> **Complete the following**
(a) For the text about the bookstore email and the Apple store, decide whether each statement agrees with it: (i) the email's subject line is given in paraphrase, (ii) the writer can name other social media sites offhand, (iii) the child watched at the Genius Bar was three years old. Answer yes or no for each and quote the text's deciding words.
(b) Reproduce the part of the text about the bookstore email and the Apple store starting with "This morning, I, as" and going on through "off-hand, name them.)".

> **Document extract**

## begin

This morning, I, as the administrator of this bookstore’s email account, received an email from a source that will remain nameless. The subject of this email was, (in the interest of good sense I will paraphrase,) “Here’s how you and your business can become likeable!” I, of course, even as a bewildered observer and trepidatious participant, understood right away that upon reading said email I would not be taught how to capitalize on my charm and good looks in order to make more friends. I understood instantly that within were the secrets to becoming the queen of Facebook, Twitter, etc. (the etc. is there to indicate that I’m aware there are other social media sites in existence; however, I cannot, off-hand, name them.)

Later in the day, as I leaned against the Genius Bar™ at an Apple™ store, awaiting my own personal genius to make genius magic, I stared, openly, at a three-year-old, who deftly navigated, manipulated and, in every way that counts, owned, the absolute weirdness that is a computer. And that’s when I wondered whether any studies had been done contrasting (and maybe even comparing) the ways in which, for example, I developed as a three-year-old, playing house with pots and pans as I had seen my mother do, and the way in which this three-year-old seamlessly glides between the reality of building blocks on her bedroom floor and building blocks on a screen, in a virtual room that is probably made to look very similar to her own. Evolution of this sort doesn’t move at the speed of decades. Does it?

## end

> **Information supplied**
## begin

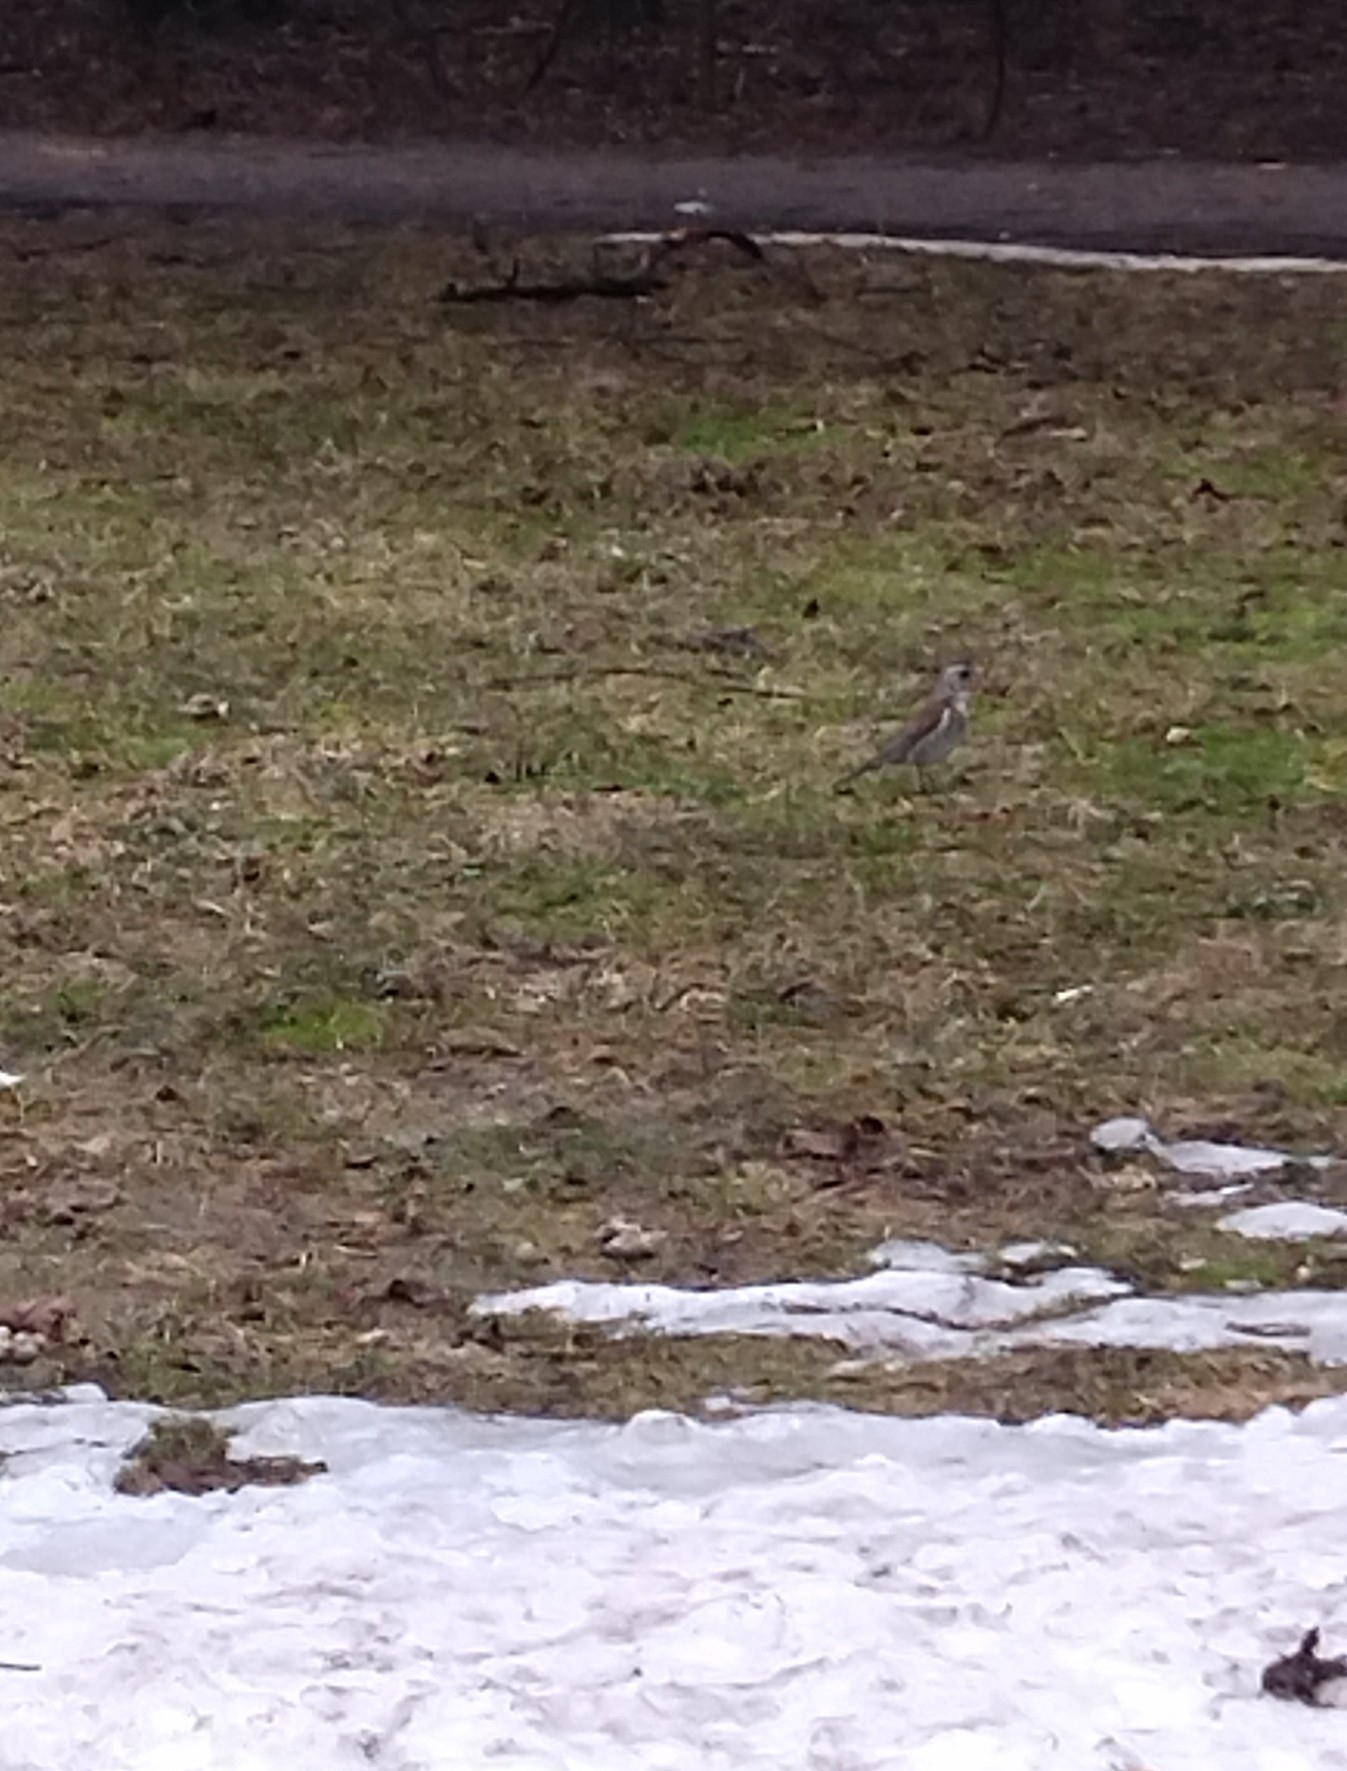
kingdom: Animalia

## end

> **Task-by-task answers**
(a)
(i) Yes: "in the interest of good sense I will paraphrase"
(ii) No: "I cannot, off-hand, name them"
(iii) Yes: "I stared, openly, at a three-year-old"

(b)
This morning, I, as the administrator of this bookstore’s email account, received an email from a source that will remain nameless. The subject of this email was, (in the interest of good sense I will paraphrase,) “Here’s how you and your business can become likeable!” I, of course, even as a bewildered observer and trepidatious participant, understood right away that upon reading said email I would not be taught how to capitalize on my charm and good looks in order to make more friends. I understood instantly that within were the secrets to becoming the queen of Facebook, Twitter, etc. (the etc. is there to indicate that I’m aware there are other social media sites in existence; however, I cannot, off-hand, name them.)